根据R中的条件合并2个数据帧 [英] Merge 2 dataframes based on condition in R
问题描述
我有以下两个要合并的数据框:
I have the following 2 data frames that I want to merge:
x <- data.frame(a= 1:11, b =3:13, c=2:12, d=7:17, invoice = 1:11)
x =
a b c d invoice
1 3 2 7 1
2 4 3 8 2
3 5 4 9 3
4 6 5 10 4
5 7 6 11 5
6 8 7 12 6
7 9 8 13 7
8 10 9 14 8
9 11 10 15 9
10 12 11 16 10
11 13 12 17 11
y <- data.frame(nr = 100:125, invoice = 1)
y$invoice[12:26] <- 2
> y
nr invoice
100 1
101 1
102 1
103 1
104 1
105 1
106 1
107 1
108 1
109 1
110 1
111 2
112 2
113 2
114 2
115 2
116 2
117 2
我想在发票编号相同时将数据框X中的字母与数据框Y中的字母合并.它应该首先合并字母A中的值,然后再合并B ect中的值.这应该一直发生,直到发票编号不再相同为止,然后从发票编号2中选择编号.
I want to merge the letters from dataframe X with dataframe Y when the invoice number is the same. It should start with merging the value from letter A, then B ect. This should be happening until the invoice number is not the same anymore and then choose the numbers from invoice nr 2.
输出应如下所示:
> output
nr invoice letter_count
100 1 1
101 1 3
102 1 2
103 1 7
104 1 1
105 1 3
106 1 2
107 1 7
108 1 1
109 1 2
110 1 7
111 2 2
112 2 4
113 2 3
114 2 8
115 2 2
116 2 4
我尝试将merge
函数与by
参数一起使用,但是这会产生一个错误,即行数不相同.任何帮助,我将不胜感激.
I tried to use the merge
function with the by
argument but this created an error that the number of rows is not the same.
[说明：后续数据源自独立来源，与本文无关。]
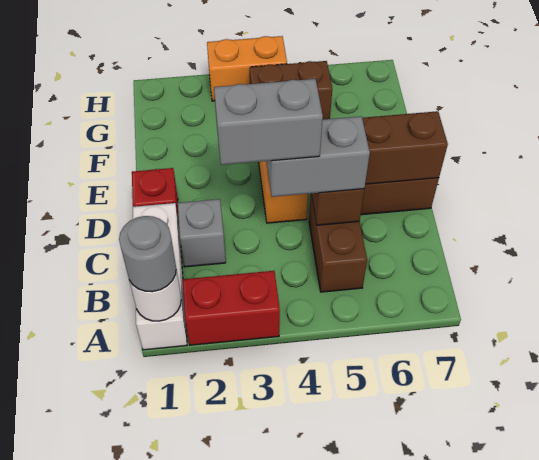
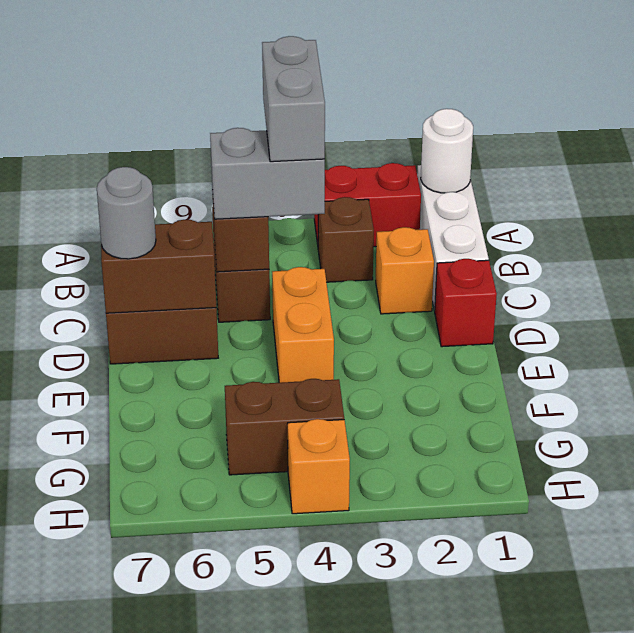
grey round brick A1 level 3 -> grey round brick D7 level 3
none -> brown brick B3 level 1
grey brick C2 level 1 -> orange brick C2 level 1
grey brick C3:C4 level 4 -> grey brick B4:C4 level 4
orange brick H3:H4 level 1 -> orange brick H4 level 1

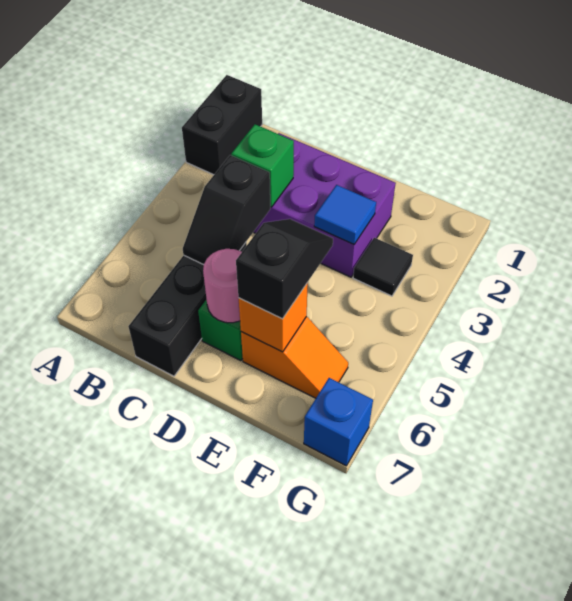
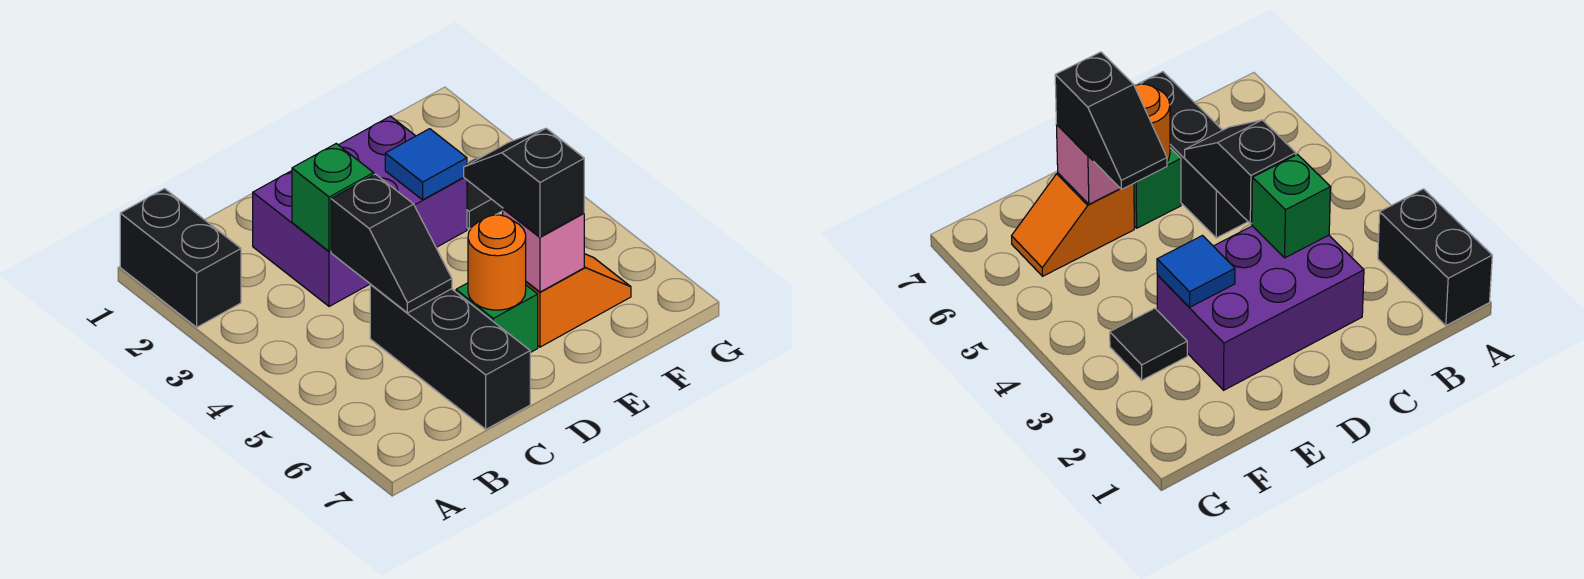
pink round brick D6 level 2 -> orange round brick D6 level 2
orange brick E6 level 2 -> pink brick E6 level 2
blue brick G7 level 1 -> none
Any help I will appreciate.
推荐答案
以下是使用purrr
软件包的解决方案.
Here is a solution using the purrr
package.
# Prepare the data frames
x <- data.frame(a = 1:11, b = 3:13, c = 2:12, d = 7:17, invoice = 1:11)
y <- data.frame(nr = 100:125, invoice = 1)
y$invoice[12:26] <- 2
# Load package
library(purrr)
# Split the data based on invoice
y_list <- split(y, f = y$invoice)
# Design a function to transfer data
trans_fun <- function(main_df, letter_df = x){
# Get the invoice number
temp_num<- unique(main_df$invoice)
# Extract letter_count information from x
add_vec <- unlist(letter_df[letter_df$invoice == temp_num, 1:4])
# Get the remainder of nrow(main_df) and length(add_vec)
reamin_num <- nrow(main_df) %% length(add_vec)
# Get the multiple of nrow(main_df) and length(add_vec)
multiple_num <- nrow(main_df) %/% length(add_vec)
# Create the entire sequence to add
add_seq <- rep(add_vec, multiple_num + 1)
add_seq2 <- add_seq[1:(length(add_seq) - (length(add_vec) - reamin_num))]
# Add new column, add_seq2, to main_df
main_df$letter_count <- add_seq2
return(main_df)
}
# Apply the trans_fun function using map_df
output <- map_df(y_list, .f = trans_fun)
# See the result
output
nr invoice letter_count
1 100 1 1
2 101 1 3
3 102 1 2
4 103 1 7
5 104 1 1
6 105 1 3
7 106 1 2
8 107 1 7
9 108 1 1
10 109 1 3
11 110 1 2
12 111 2 2
13 112 2 4
14 113 2 3
15 114 2 8
16 115 2 2
17 116 2 4
18 117 2 3
19 118 2 8
20 119 2 2
21 120 2 4
22 121 2 3
23 122 2 8
24 123 2 2
25 124 2 4
26 125 2 3
这篇关于根据R中的条件合并2个数据帧的文章就介绍到这了,希望我们推荐的答案对大家有所帮助,也希望大家多多支持IT屋!